Les astronomes utilisant le télescope spatial James Webb (JWST) ont identifié définitivement les restes de novas rouges lumineuses – de rares collisions stellaires qui se produisent lorsque deux étoiles fusionnent et explosent dans un éclat de lumière spectaculaire. La recherche confirme que ces événements ne détruisent pas simplement les étoiles ; ils créent des étoiles massives et froides ressemblant à des supergéantes rouges, ensemençant potentiellement l’univers avec les éléments constitutifs de la vie.
Le mystère des fusions stellaires
Les événements transitoires comme les explosions de supernova et les fusions de trous noirs se produisent rapidement, permettant aux scientifiques de les étudier en temps réel. Les novas rouges lumineuses entrent dans cette catégorie, se déployant sur des mois plutôt que des millénaires. Cette évolution rapide les rend idéales pour l’observation. Cependant, jusqu’à récemment, ce qui restait après l’explosion initiale restait inconnu. L’équipe dirigée par Andrea Reguitti de l’Istituto Nazionale Di Astrofisica (INAF) a analysé neuf novas rouges lumineuses précédemment observées pour répondre à cette question.
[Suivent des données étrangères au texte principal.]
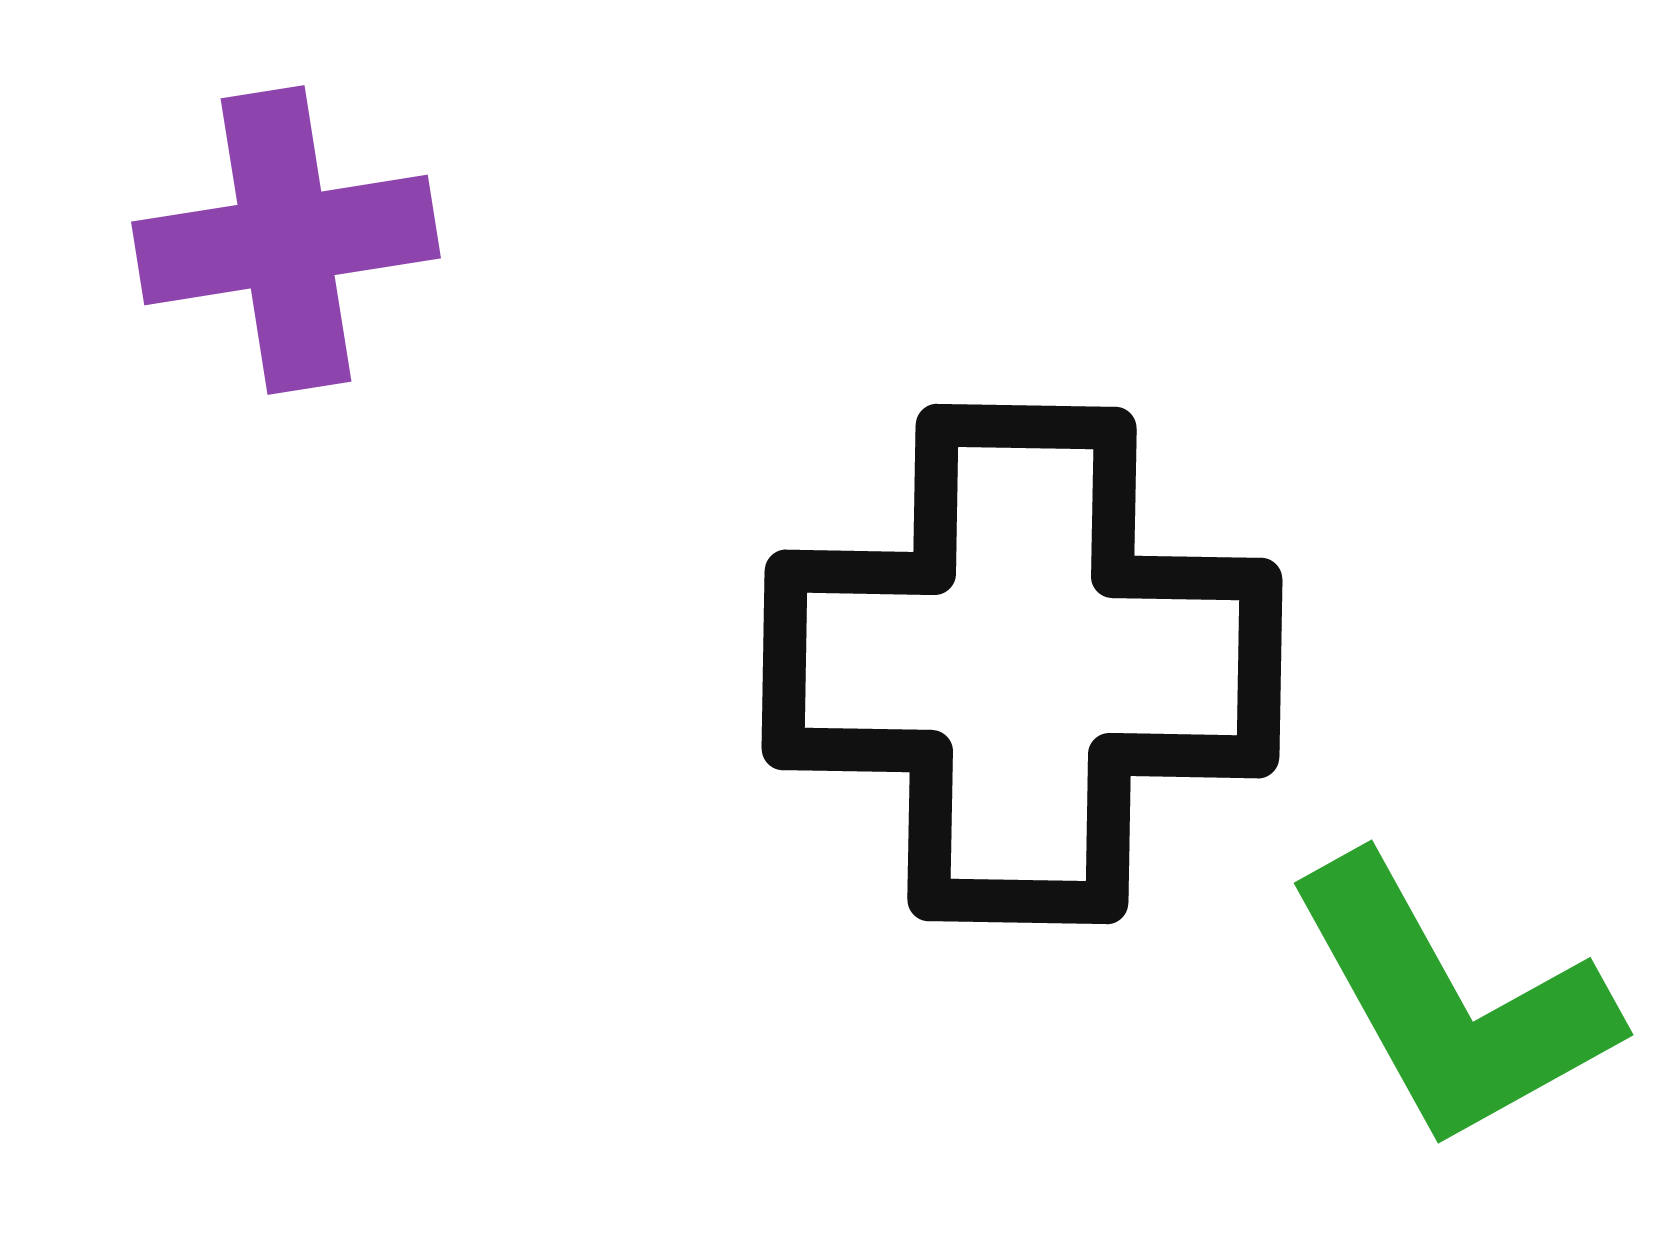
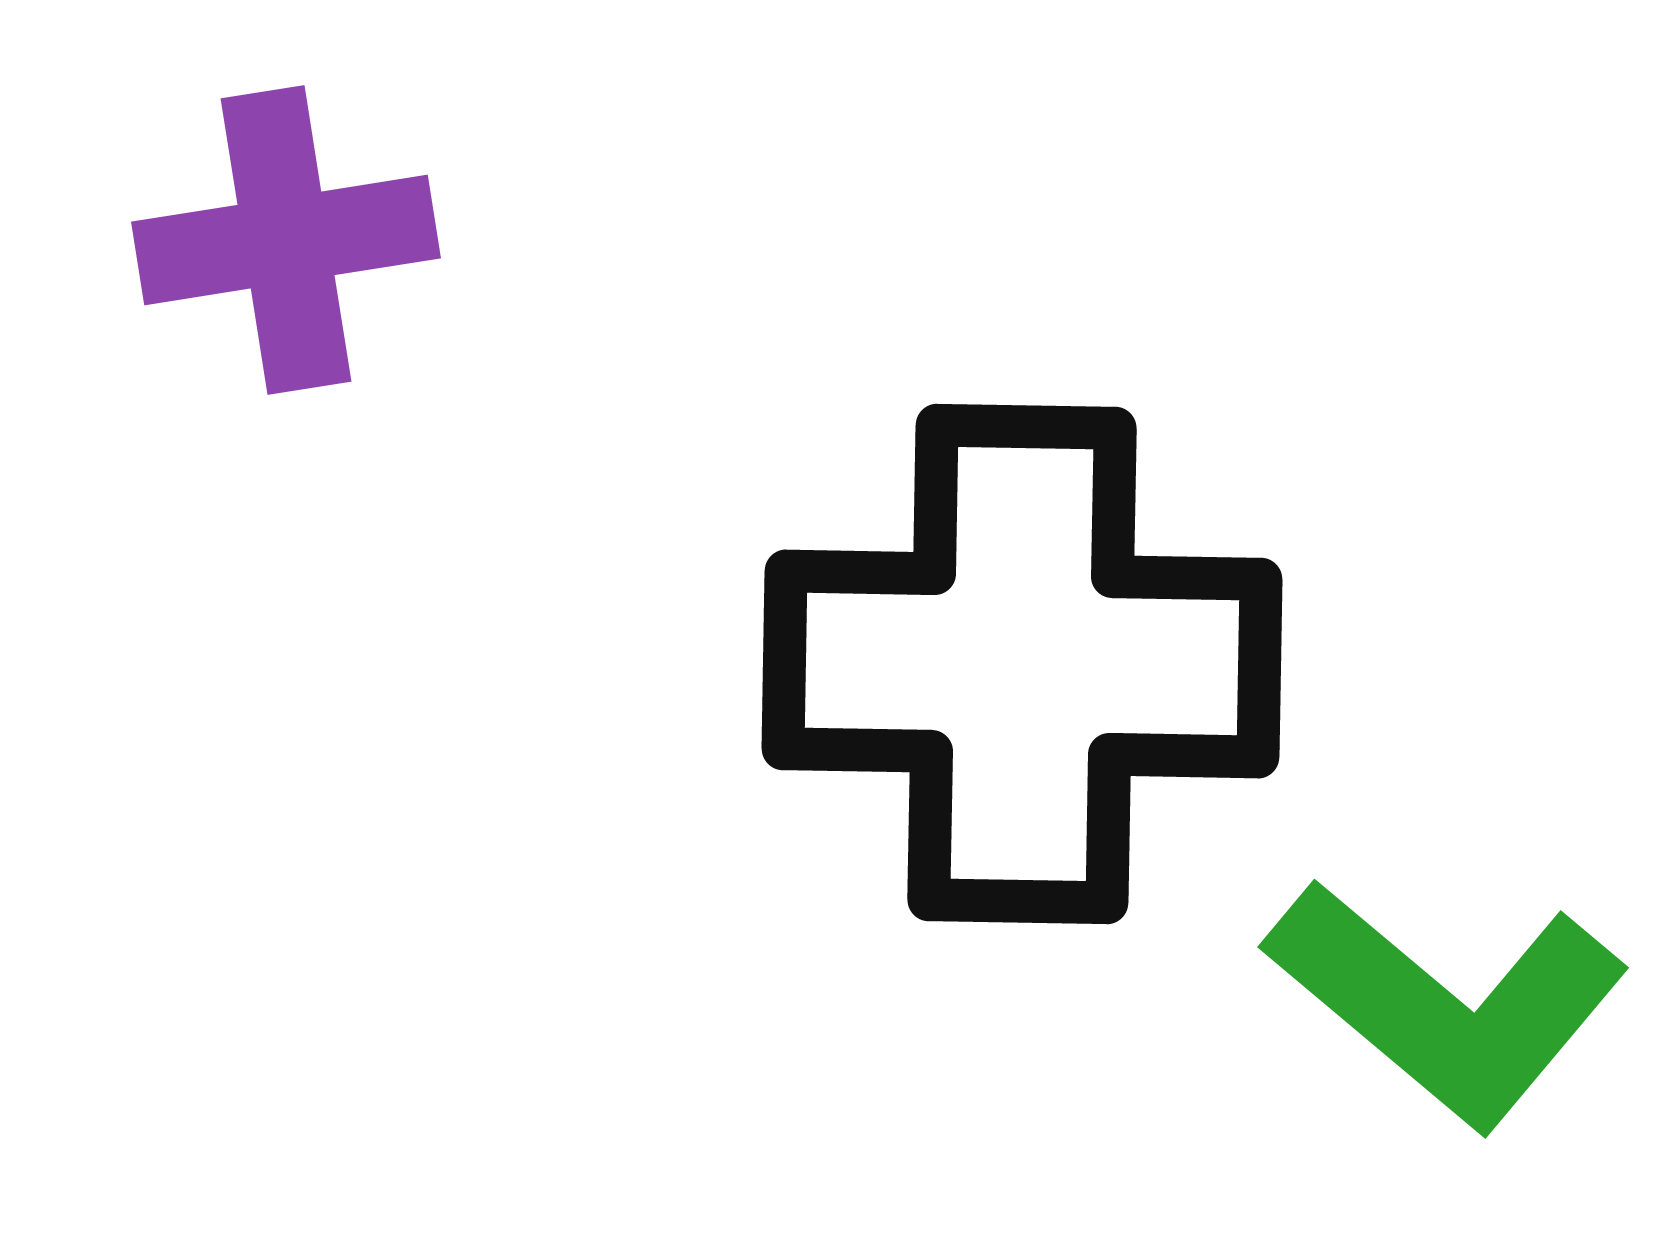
green L-shape: moved 4 px left; rotated 21 degrees counterclockwise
JWST révèle les conséquences
Deux événements, AT 2011kp (à 25 millions d’années-lumière) et AT 1997bs (à 31 millions d’années-lumière), ont fourni les données les plus claires. Le défi résidait dans l’observation à travers l’énorme nuage de poussière éjecté lors de la fusion. Cette poussière, parfois équivalente à 300 masses terrestres, a initialement obscurci l’étoile nouvellement formée. Les capacités infrarouges du JWST étaient cruciales ; il a traversé les débris, révélant le corps stellaire résultant des années après l’explosion initiale.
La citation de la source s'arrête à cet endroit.